Recalling the foreign-policy failures of three past administrations with regard to North Korea, U.S. Ambassador to the United Nations Nikki Haley is suggesting following the negotiating model of President Ronald Reagan instead.
“Not so long ago, an American president inherited an international arms-control agreement negotiated by his predecessor,” Haley told a crowd of more than 900 in Washington on Monday night for the annual gathering of The Heritage Foundation’s President’s Club.
She said allies warned that U.S. credibility was on the line, while the press “warned that if the president did not adhere to the agreement he inherited, there would be war.”
Haley was referring to the Strategic Arms Limitations Talks II agreement of 1979 between the United States and the Soviet Union in drawing a parallel to President Donald Trump’s recent actions toward the Iran nuclear agreement entered into by his predecessor, President Barack Obama.
Trump announced Friday that he would decertify the Iran nuclear deal and increase sanctions on the country’s chief military arm.
The moves come as North Korea is once again ratcheting up its rhetoric and warning that nuclear war could come at any moment.
“Our North Korea policy is not a victim of our Iran policy. North Korea is a cautionary tale that should inform our Iran policy,” Haley said. “Leaving the Iran deal unchanged sends Kim Jong Un an unmistakable message that the United States can be bought with a bad deal that does not end the threat of its nuclear-missile program, a deal just like the Iran deal.”
She recalled Presidents George H.W. Bush, Bill Clinton and George W. Bush making unilateral concessions and monetary payments, but getting little in return from North Korea besides broken promises, as the regime in Pyongyang increased its nuclear arsenal. She warned that the Iran deal, if not properly enforced, would go down the same path.

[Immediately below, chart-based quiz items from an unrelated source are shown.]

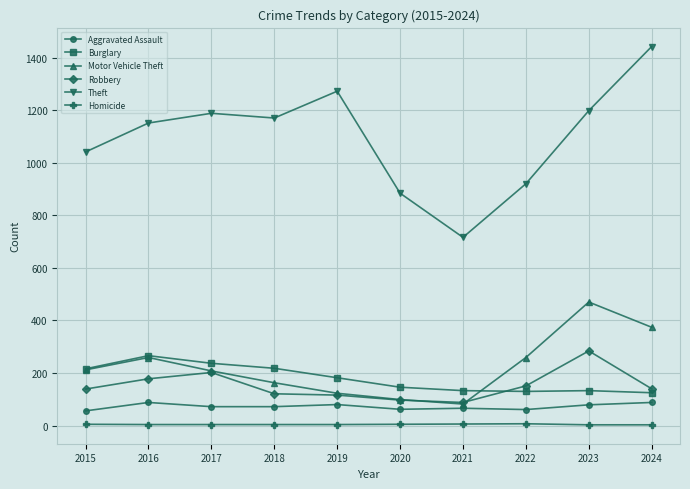

What is the maximum value shown in the chart?

1442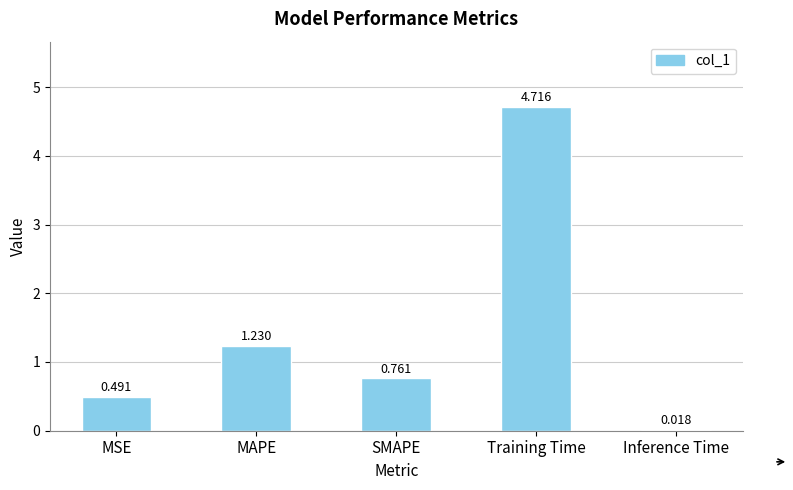

The chart shows a value of 4.7 at Training Time. True or false?

True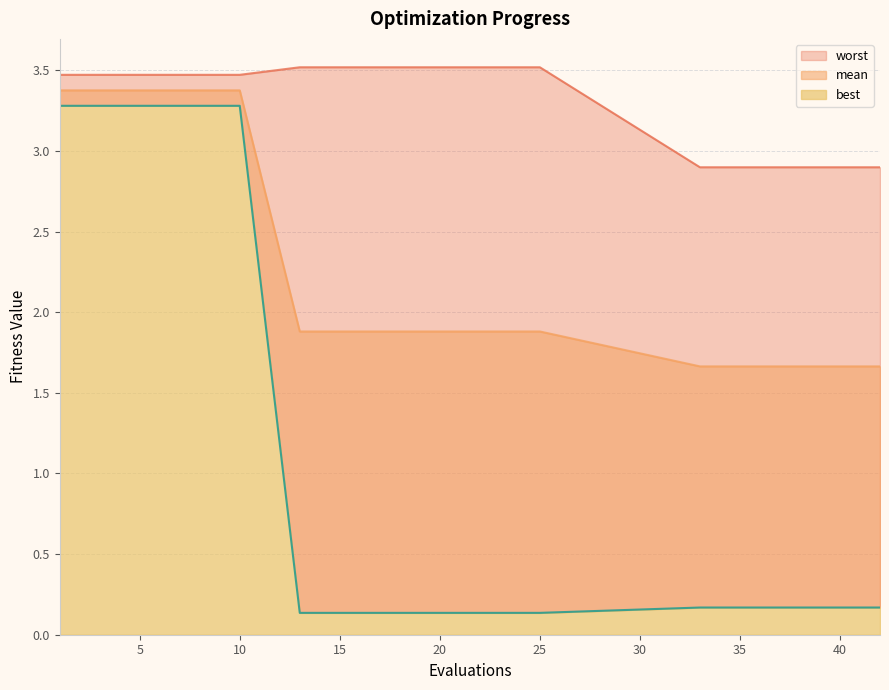

The best series shows 0.2 at 35. True or false?

True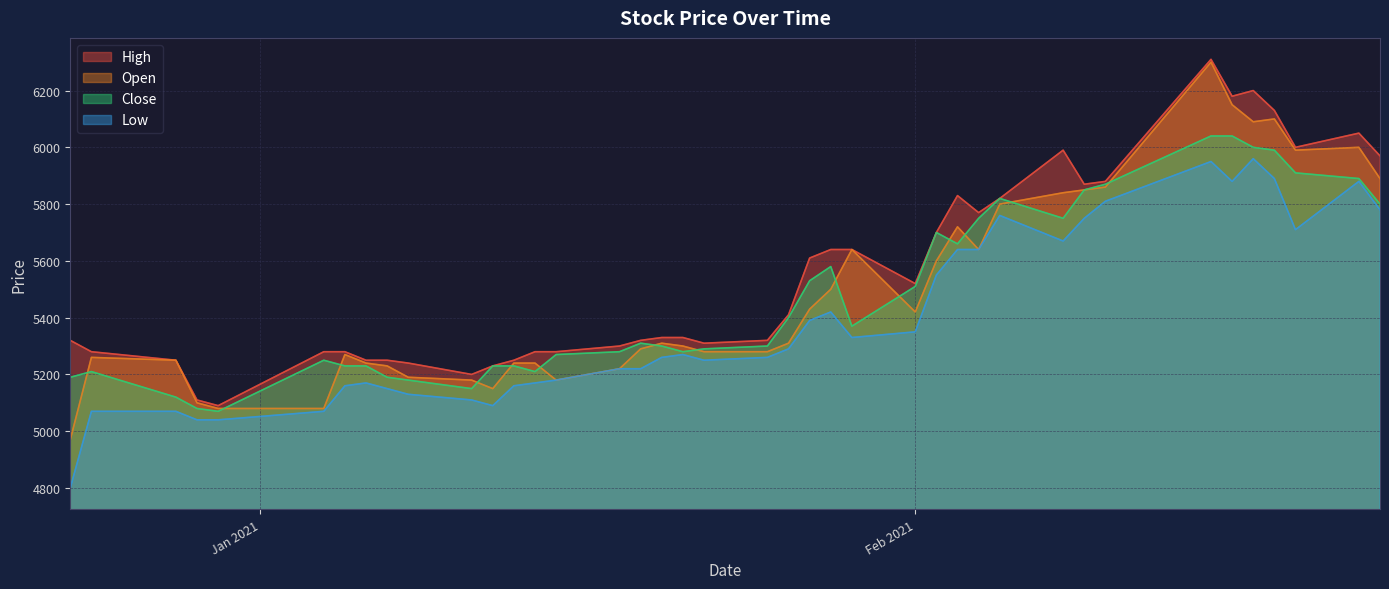

The Open series shows 1698 at 2021-02-23. True or false?

False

Haley said Tehran could be in technical compliance with Obama’s Iran deal, but Iran is still moving forward with a ballistic-missile program and seeking to block inspections of military sites. Saying Iran is in compliance with details, the former South Carolina governor said, misses the forest for the trees, “and this is a dangerous forest.”
Trump did not withdraw the United States from the Joint Comprehensive Plan of Action, but rather proposed the U.S. and allies fix the deal and make it more effective. He called on Congress and U.S. allies to take a tougher stance against Iran and to demand more access by international nuclear inspectors.
The Trump administration contends Iran has not complied with the spirit of the deal. Trump is punting the issue to Congress under the Iran Nuclear Agreement Review Act, which authorizes 60 days to determine if the U.S. should reimpose sanctions.
The Trump administration has a four-part strategy: working with allies to combat the Islamist regime’s support for terrorism in the Middle East; placing additional non-nuclear-related sanctions on the regime’s Islamic Revolutionary Guard Corps that would not violate the Joint Comprehensive Plan; addressing the proliferation of missiles and weapons; and denying Tehran any path to a nuclear weapon.
Haley said Reagan demonstrated to the Soviet Union that he had the “strength and skill to drive a hard bargain” and produced an effective arms-control treaty by the end of his presidency.
“Reagan continued negotiating with the Soviets, but did so from a position of strength,” Haley said. “The principle that Reagan understood was that the U.S. showing strength and leadership made the world safer.”